Wilberforce University was established near Xenia, Ohio in 1856 as a joint venture between the Methodist Episcopal Church and the African Methodist Episcopal Church. Named after 18th century abolitionist William Wilberforce, it was the first private, historically black university in the United States. It was built to support the abolitionist cause and to offer African Americans a college education. Many of its original students were the biracial children of Southern white slave owners.
Wilberforce University was forced to close temporarily in 1862, when a number of its patrons and students became involved in the American Civil War, supporting and joining the Union Army.
In 1863 the African Methodist Episcopal Church, through the efforts of Bishop Daniel A. Payne, acquired ownership of the university and reopened it as a private university. Payne became the university’s first president and the first African American college president in the United States. During his thirteen years in the position, he assembled a diverse faculty to train students in teaching, theology, and the practice of law.
In 1887 the State of Ohio began to help fund Wilberforce University and established a combined normal and industrial department (which would later become the university’s sister school, Central State University). Because of state aid, the Theology Department became a separate institution, the Payne Theological Seminary.
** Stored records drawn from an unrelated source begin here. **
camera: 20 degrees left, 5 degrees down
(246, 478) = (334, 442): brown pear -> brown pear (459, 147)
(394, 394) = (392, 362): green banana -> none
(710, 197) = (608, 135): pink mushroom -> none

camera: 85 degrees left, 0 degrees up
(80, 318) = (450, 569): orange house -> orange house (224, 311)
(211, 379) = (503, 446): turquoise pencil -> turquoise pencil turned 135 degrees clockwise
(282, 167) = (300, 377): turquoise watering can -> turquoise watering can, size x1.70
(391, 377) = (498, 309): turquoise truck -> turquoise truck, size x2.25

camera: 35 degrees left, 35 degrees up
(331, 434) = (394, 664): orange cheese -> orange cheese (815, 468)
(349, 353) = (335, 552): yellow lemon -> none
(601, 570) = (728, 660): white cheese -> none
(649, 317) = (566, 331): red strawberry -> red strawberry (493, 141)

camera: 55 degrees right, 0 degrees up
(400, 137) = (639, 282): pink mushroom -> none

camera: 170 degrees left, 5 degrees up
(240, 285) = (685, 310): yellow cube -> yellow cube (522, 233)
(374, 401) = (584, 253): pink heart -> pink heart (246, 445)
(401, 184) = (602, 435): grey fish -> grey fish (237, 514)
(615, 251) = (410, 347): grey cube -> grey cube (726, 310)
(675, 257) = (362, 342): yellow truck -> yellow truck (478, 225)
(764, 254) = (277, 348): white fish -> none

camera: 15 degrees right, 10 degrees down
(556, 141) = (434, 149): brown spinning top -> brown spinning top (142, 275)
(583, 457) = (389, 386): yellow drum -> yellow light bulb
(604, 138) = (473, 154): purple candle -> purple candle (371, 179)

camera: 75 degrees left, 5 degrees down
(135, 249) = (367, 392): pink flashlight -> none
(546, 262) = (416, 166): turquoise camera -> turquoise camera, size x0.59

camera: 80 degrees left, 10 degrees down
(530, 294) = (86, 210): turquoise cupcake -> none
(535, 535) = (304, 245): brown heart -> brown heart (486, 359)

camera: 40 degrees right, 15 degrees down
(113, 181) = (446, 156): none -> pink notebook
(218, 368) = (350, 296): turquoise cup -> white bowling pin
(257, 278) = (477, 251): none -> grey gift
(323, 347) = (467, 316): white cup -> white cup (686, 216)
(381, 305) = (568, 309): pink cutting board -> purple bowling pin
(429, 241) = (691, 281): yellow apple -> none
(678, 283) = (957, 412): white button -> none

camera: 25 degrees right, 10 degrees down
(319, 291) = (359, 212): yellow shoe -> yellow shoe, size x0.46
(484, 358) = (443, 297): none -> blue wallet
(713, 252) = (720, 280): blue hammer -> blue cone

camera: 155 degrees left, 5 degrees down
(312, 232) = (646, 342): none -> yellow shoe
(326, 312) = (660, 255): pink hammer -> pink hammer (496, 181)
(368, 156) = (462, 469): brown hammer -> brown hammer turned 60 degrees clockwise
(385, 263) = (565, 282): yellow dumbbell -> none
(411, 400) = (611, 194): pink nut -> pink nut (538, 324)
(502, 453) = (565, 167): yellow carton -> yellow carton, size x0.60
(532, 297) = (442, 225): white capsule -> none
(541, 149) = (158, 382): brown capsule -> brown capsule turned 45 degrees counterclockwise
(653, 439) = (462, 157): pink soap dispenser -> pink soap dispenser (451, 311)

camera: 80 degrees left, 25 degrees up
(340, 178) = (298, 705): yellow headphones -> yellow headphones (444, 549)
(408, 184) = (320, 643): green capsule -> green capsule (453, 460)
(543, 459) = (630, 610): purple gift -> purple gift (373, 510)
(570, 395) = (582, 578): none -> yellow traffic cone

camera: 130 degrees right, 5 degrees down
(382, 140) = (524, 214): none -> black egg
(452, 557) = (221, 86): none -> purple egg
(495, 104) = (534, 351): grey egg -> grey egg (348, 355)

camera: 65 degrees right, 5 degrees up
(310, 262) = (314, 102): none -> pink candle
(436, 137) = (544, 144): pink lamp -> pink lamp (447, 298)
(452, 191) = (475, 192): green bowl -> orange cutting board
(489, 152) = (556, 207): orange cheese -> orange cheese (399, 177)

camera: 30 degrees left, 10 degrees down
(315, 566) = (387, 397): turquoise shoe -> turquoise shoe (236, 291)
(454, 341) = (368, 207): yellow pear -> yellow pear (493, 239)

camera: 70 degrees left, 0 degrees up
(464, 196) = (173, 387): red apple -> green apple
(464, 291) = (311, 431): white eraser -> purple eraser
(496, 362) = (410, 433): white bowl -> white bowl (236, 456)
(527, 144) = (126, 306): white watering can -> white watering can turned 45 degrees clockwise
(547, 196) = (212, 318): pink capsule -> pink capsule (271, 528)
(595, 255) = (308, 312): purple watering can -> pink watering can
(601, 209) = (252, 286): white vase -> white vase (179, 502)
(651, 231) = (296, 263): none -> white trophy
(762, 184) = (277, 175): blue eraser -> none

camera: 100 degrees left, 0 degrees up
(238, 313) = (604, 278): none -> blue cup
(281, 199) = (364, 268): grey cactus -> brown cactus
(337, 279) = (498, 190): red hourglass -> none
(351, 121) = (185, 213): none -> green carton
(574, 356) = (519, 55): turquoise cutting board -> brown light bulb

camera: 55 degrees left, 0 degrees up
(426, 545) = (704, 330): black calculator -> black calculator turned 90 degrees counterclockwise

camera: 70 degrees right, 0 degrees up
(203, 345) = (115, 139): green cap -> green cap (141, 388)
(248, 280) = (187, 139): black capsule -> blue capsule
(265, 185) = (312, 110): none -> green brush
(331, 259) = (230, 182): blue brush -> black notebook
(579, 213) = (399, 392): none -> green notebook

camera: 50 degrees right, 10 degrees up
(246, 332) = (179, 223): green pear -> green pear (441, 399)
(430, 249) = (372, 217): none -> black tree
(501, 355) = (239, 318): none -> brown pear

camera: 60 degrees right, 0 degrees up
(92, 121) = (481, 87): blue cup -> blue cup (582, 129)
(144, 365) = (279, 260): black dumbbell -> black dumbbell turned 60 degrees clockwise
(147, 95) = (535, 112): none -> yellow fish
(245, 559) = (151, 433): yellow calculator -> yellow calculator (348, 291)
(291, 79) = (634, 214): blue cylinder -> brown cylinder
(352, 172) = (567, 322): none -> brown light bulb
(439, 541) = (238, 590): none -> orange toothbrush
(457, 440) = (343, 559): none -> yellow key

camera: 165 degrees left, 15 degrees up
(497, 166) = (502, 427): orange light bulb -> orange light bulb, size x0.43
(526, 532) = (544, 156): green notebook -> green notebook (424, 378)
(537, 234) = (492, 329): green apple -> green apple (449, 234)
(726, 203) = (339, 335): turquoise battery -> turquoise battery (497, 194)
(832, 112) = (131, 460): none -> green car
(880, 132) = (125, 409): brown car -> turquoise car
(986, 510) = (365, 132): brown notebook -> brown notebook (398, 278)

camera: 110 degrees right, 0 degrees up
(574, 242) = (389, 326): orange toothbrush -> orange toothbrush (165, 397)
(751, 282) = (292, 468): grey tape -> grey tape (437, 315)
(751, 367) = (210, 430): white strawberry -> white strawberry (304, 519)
Today Wilberforce is a four-year, fully accredited liberal arts university. It offers more than twenty degree programs and awards Bachelor of Arts, Science, and Master degrees. It is also one of only two four-year universities in the United States that includes a mandatory cooperative education program in its graduation requirements. The college has experienced steady growth over the last several decades, and is a member of the United Negro College Fund, the NAIA athletic conference, and participates in the OhioLINK library consortium.